START Document text

In our example above the transactional database could potentially perform thousands of transactions per day across dozens or sometimes hundreds of tables! If you tried to form aggregated queries on top of this data it would be almost impossible to simultaneously query the data and ensure a high performing application. Read replicas can help to query the data, but still, in a highly normalized state any attempt at analytical queries would be difficult to run effectively. For example trying to grab all products ordered across a certain user segment, such as women aged 18-24 from the Great Lakes region, would require a very complicated SQL query with dozens of joins to build effectively. Additionally, businesses tend to operate on a different decision making cadence and don't require all updates made to a table to effectively operate. Attempting to capture and relay all operations made would be counterproductive and inefficient.

Analytical Databases, Data Warehouses and Denormalization

Analytical Databases, such as BigQuery, are purpose built to analyze huge amounts of data very quickly at a relatively cheap cost. In order to achieve this BigQuery recommends using a highly denormalized data model. Looking at the model above we could aggregate the rows for orders and users, effectively denormalizing the data for the previous day. Addresses could be stacked (nested) inside the users data, and products could be nested within orders. After aggregating the data we would use an ETL process to move the data either into GCS to be read as an external table or it could be written directly into BigQuery via the Write API.

Now, instead of having to query many tables, we only need to query and join two, users and orders, to learn which products are favored by women aged 18-24 from the Great Lakes region. This greatly speeds up our queries, but more importantly, it also effectively partitions the data along user_id and order_id which means that querying the tables is now highly scalable. Additionally, as a columnar database, BigQuery does not need to query every column in the table to process the data, which greatly saves on computational expenses. With a proper data model in place BigQuery can process billions of rows and petabytes of data in mere minutes, an impossible task for any RDBMS.



Mapping business requirements

Business stakeholders should be well consulted throughout the data warehouse development process to ensure that requirements are met. Data Engineers are responsible for building the warehouse, but are not the ones who actually profit from the data within.


Mapping Business Requirements

Designing and building a data warehouse cannot be performed in a vacuum or by a single party. It requires close coordination between technical and business leadership and engineering teams to be successful. In essence, building a data warehouse is a joint venture between the two parties and the end product should reflect this effort effectively. To that end, an effective professional data engineer should be able to act as an effective steward of the business's data as well as the business's requirements for the scope, qualifications, and outcomes of the data warehouse initiative. You are responsible not only for the data itself, but also what the data are trying to say.

The data warehouse should be thought of as the abstract reflection of the business operations spoken through the language of data. This translates well to analytical requirements and data visualizations, where data visualizations are often considered as telling a story about the business or a particular operation.

END Document text
START Data shown

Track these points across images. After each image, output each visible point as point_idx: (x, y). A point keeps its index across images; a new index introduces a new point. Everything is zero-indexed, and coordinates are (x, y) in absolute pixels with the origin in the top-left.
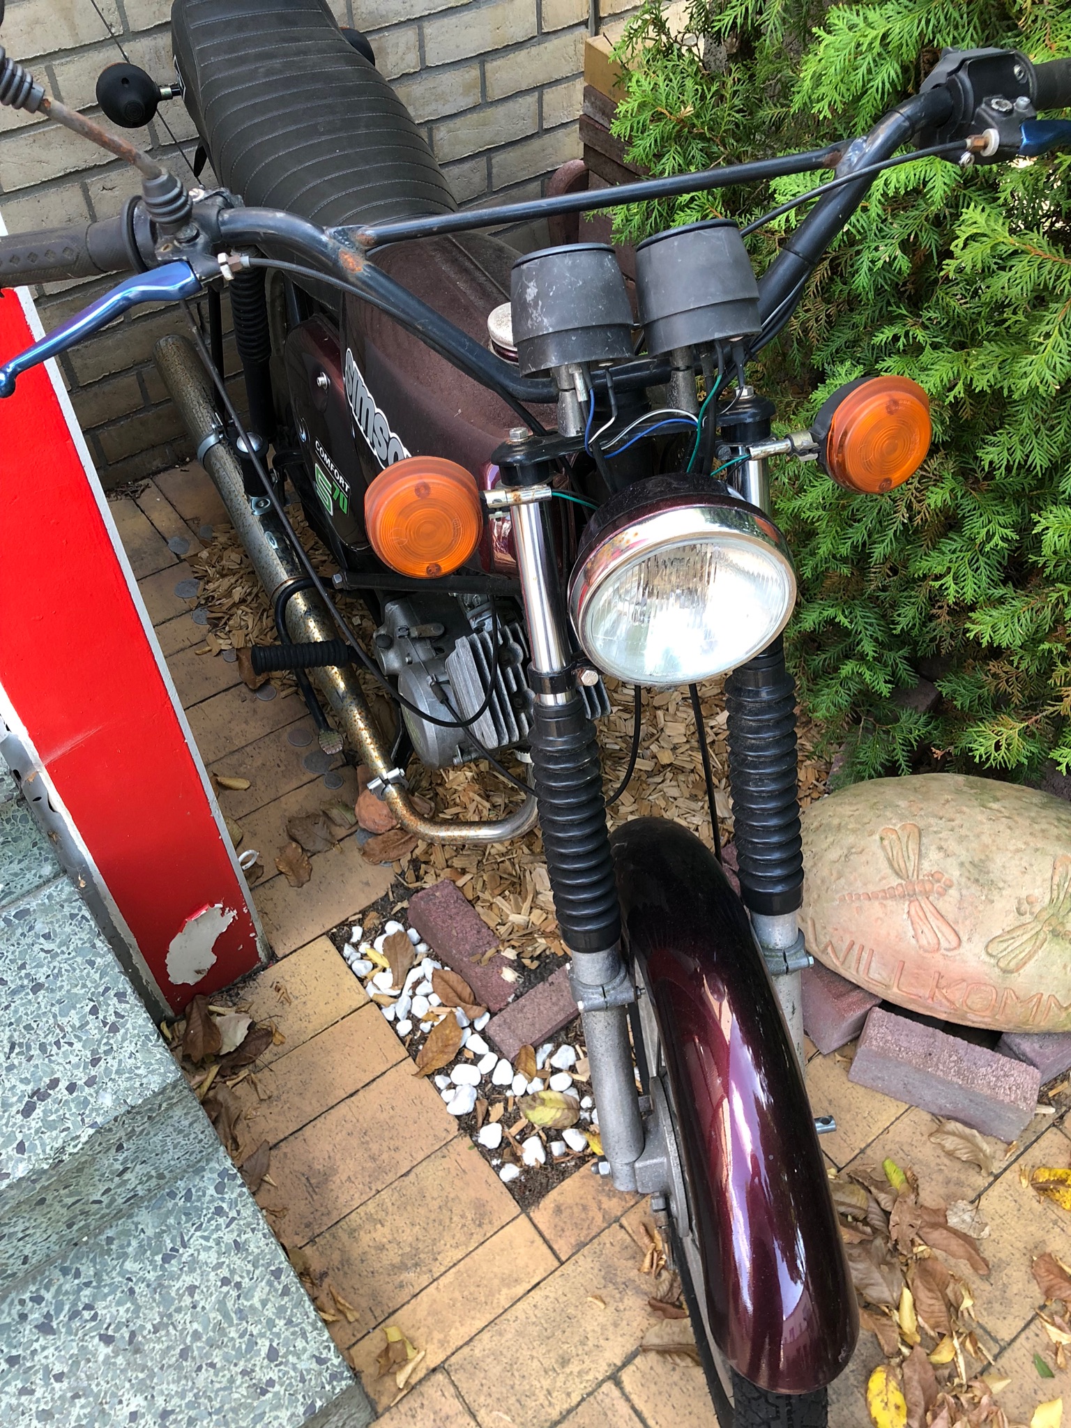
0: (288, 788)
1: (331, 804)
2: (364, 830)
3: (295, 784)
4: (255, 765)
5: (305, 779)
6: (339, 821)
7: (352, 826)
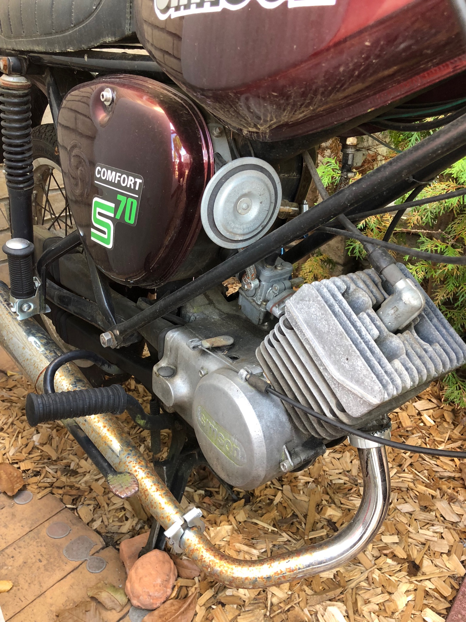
0: (51, 581)
1: (98, 588)
2: (138, 608)
3: (59, 575)
4: (17, 564)
5: (68, 568)
6: (109, 604)
7: (123, 607)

END Data shown

Exercise requirements ▸
A) Retype the data warehouse text, everything from "Now, instead of" down to "for any RDBMS.".
B) Convert every line of the collected data entries into a JSON list of strings, one string per line, with blank lines omitted and the pictures left out.

Answers by task ▸
A)
Now, instead of having to query many tables, we only need to query and join two, users and orders, to learn which products are favored by women aged 18-24 from the Great Lakes region. This greatly speeds up our queries, but more importantly, it also effectively partitions the data along user_id and order_id which means that querying the tables is now highly scalable. Additionally, as a columnar database, BigQuery does not need to query every column in the table to process the data, which greatly saves on computational expenses. With a proper data model in place BigQuery can process billions of rows and petabytes of data in mere minutes, an impossible task for any RDBMS.

B)
[
  "Track these points across images. After each image, output each visible point as point_idx: (x, y). A point keeps its index across images; a new index introduces a new point. Everything is zero-indexed, and coordinates are (x, y) in absolute pixels with the origin in the top-left.",
  "0: (288, 788)",
  "1: (331, 804)",
  "2: (364, 830)",
  "3: (295, 784)",
  "4: (255, 765)",
  "5: (305, 779)",
  "6: (339, 821)",
  "7: (352, 826)",
  "0: (51, 581)",
  "1: (98, 588)",
  "2: (138, 608)",
  "3: (59, 575)",
  "4: (17, 564)",
  "5: (68, 568)",
  "6: (109, 604)",
  "7: (123, 607)"
]